The San Francisco newspaper reporter wrote: 
"Sarah is an orphan without any competent advisers or guardians, .... there was opposition of the people of Santa Cruz to the union of a Chinese with a Caucasian. ...The girl claims to be 20 years of age, though the police discredit the statement. In appearance she is rather pretty, her large black eyes strangely illuminating her somewhat expressionless face. Her figure shows more plainly than her words why she is unable to take care of herself, being with child some five months....Wong Suey has strong Caucasian features, and is by no means a poor specimen of his race. 

A few days later, Sarah Burke had to appear before before the Commissioners of Insanity. She had been arraigned on the complaint of her father, Winifred Burke, who deemed the fact of her infatuation for a repulsive Chinese sufficient grounds for believing that she had lost her reason. The Commissioners weighed the evidence and concluded that while she was evidently suffering from a moral eclipse,  her mental trouble did not, in their opinion, come within the meaning of the law. A report to that effect was made to Judge Finn, who had been asked to conduct this examination, and thereupon she was discharged. 

The young couple still faced the problem that the law forbade marriages between Caucasians and Mongolians, and they were advised to execute a civil marriage contract in writing.

Example of Yung Wing and Mary Kellogg (1875)

Yung Wing was a highly educated man and was the first Chinese graduate of Yale University.  He later headed the Chinese Educational Mission, an experimental project to bring 30 young Chinese boys to study in New England in hopes that they could return to China and bring Western ideas to help China enter the modern world.
in the spring of 1875 Yung Wing married a white woman, Mary Kellogg, who came from a well-to-do family in Connecticut. Their marriage was well-accepted and even lauded by many. The account of the nuptials that appeared in newspapers across the country read much the same as it would have been for marriages involving white couples, complete with a description of the attire of the bride and groom, who attended, who officiated, and what foods were served, and honeymoon plans.

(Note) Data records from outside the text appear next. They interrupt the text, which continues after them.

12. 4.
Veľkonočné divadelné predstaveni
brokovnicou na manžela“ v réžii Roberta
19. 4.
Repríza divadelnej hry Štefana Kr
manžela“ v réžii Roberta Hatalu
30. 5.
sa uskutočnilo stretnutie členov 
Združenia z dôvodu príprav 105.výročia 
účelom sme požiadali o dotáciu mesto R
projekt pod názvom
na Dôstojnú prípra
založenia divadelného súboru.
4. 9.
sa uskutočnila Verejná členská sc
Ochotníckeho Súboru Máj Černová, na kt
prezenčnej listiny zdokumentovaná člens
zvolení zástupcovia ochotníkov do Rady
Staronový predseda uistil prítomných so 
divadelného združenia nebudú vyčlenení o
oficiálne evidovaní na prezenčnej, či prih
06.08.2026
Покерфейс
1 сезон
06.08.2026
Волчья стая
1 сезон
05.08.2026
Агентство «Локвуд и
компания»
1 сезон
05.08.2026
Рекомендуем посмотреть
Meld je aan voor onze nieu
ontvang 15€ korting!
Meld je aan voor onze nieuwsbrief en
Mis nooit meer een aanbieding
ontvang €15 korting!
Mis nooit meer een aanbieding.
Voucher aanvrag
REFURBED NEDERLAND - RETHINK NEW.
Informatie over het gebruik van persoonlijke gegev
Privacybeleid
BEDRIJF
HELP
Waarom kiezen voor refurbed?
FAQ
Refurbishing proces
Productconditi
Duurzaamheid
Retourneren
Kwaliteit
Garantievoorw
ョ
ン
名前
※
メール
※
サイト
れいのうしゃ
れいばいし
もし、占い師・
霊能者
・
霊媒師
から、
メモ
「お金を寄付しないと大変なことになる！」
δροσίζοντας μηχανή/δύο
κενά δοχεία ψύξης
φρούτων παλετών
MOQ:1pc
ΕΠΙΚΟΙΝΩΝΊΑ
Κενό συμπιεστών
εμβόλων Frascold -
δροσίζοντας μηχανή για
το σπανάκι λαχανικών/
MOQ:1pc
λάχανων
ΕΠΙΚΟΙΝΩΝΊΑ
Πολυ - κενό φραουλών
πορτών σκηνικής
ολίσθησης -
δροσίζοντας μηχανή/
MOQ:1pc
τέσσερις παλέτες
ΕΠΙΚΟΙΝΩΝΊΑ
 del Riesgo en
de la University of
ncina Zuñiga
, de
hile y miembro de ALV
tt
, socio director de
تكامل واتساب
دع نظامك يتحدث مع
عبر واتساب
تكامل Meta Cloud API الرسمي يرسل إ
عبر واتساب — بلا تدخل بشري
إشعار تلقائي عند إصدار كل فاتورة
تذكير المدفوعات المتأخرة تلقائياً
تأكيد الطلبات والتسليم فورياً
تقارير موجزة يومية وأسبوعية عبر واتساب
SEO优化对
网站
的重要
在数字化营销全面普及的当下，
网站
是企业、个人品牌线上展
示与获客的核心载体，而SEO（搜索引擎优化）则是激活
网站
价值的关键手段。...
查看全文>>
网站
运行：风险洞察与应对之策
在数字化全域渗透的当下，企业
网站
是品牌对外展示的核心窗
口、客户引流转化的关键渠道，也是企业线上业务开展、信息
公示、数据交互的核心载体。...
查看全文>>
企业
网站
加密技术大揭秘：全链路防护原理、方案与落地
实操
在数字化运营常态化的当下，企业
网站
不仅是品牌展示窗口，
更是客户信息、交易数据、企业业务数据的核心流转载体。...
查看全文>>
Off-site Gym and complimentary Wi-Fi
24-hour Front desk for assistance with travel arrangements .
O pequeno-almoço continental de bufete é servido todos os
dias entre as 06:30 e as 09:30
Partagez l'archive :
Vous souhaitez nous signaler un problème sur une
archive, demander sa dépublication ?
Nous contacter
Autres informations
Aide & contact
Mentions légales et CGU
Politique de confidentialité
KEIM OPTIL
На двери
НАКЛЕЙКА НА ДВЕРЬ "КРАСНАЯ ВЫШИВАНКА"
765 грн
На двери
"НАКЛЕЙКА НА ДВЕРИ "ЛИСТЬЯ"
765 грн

Although these two mixed race marriages took place within a few years of each other, they met with completely opposite reactions. Yung Wing was well respected and Mary Kellogg came from a prominent Connecticut family.  On the other hand, Wong Suey was only a laundryman and Sarah Burke was an adolescent girl of humble origin. During this era, the Yung Wing marriage to Mary Kellogg was the exception rather than the rule.